The UASB reactor is a popular choice for wastewater treatment due to its low energy requirements, minimal sludge production, and high treatment efficiency. It is particularly effective in treating wastewater with high organic content, such as from food processing, paper mills, and breweries. However, the reactor requires careful control and monitoring to maintain optimal conditions for the anaerobic microorganisms, and may not be suitable for treating wastewater with high concentrations of toxic pollutants.

Why is Wastewater Treatment Important?

Wastewater treatment is important for several reasons:

(1) Protection of public health: Wastewater can contain harmful pathogens, such as viruses, bacteria, and parasites, that can cause serious diseases. Proper treatment of wastewater can remove or significantly reduce the levels of these pathogens, thereby protecting public health.

(2) Protection of the environment: Wastewater can contain a variety of pollutants, including nutrients, organic matter, and heavy metals, that can have harmful effects on aquatic ecosystems. Untreated wastewater can also lead to eutrophication, which can result in oxygen depletion and the death of aquatic organisms. Wastewater treatment can remove these pollutants and prevent environmental degradation.

(3) Conservation of water resources: Wastewater can be treated and reused for a variety of purposes, such as irrigation, industrial processes, and even drinking water. Wastewater treatment can help conserve water resources by reducing the demand for fresh water.

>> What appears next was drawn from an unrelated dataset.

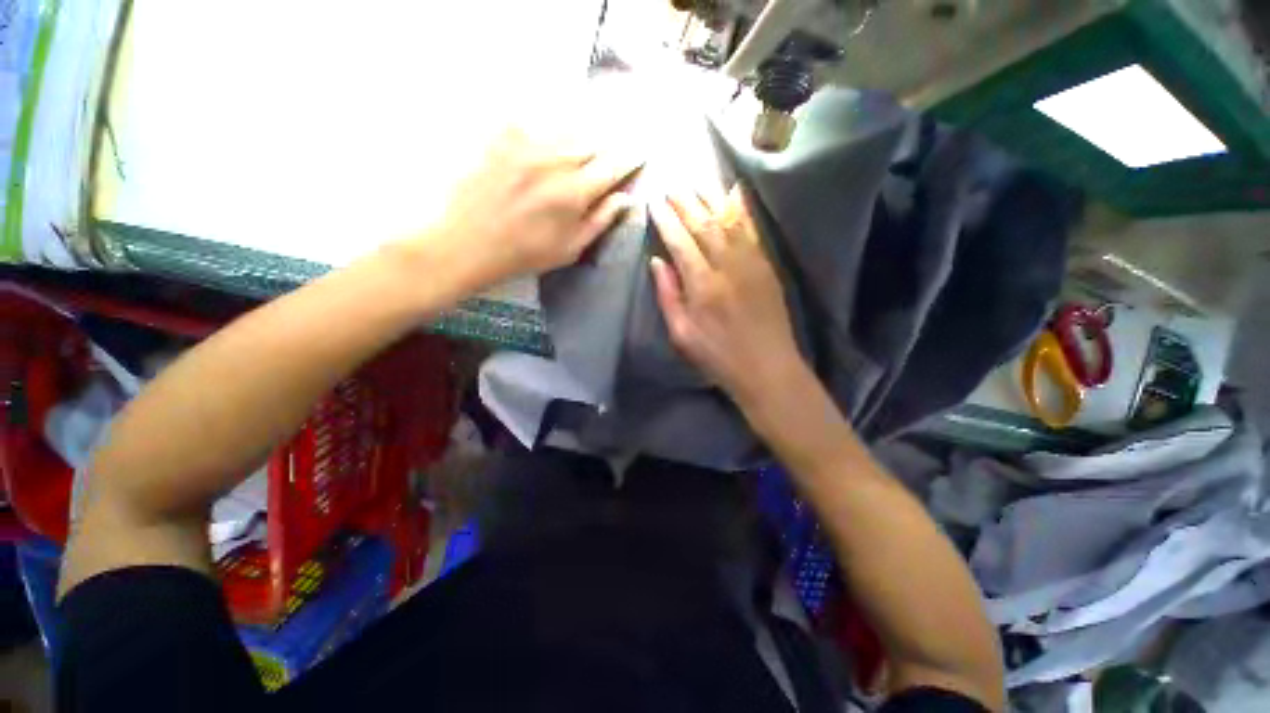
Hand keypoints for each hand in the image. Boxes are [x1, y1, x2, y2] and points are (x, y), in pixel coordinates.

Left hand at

(4) Compliance with regulations: Governments around the world have regulations and standards in place for the discharge of wastewater into the environment. Proper wastewater treatment is necessary to meet these regulations and prevent fines or legal action.

Overall, wastewater treatment is important for protecting public health, the environment, and water resources, and for ensuring compliance with regulations. It is a critical process that helps to ensure a sustainable future for our planet.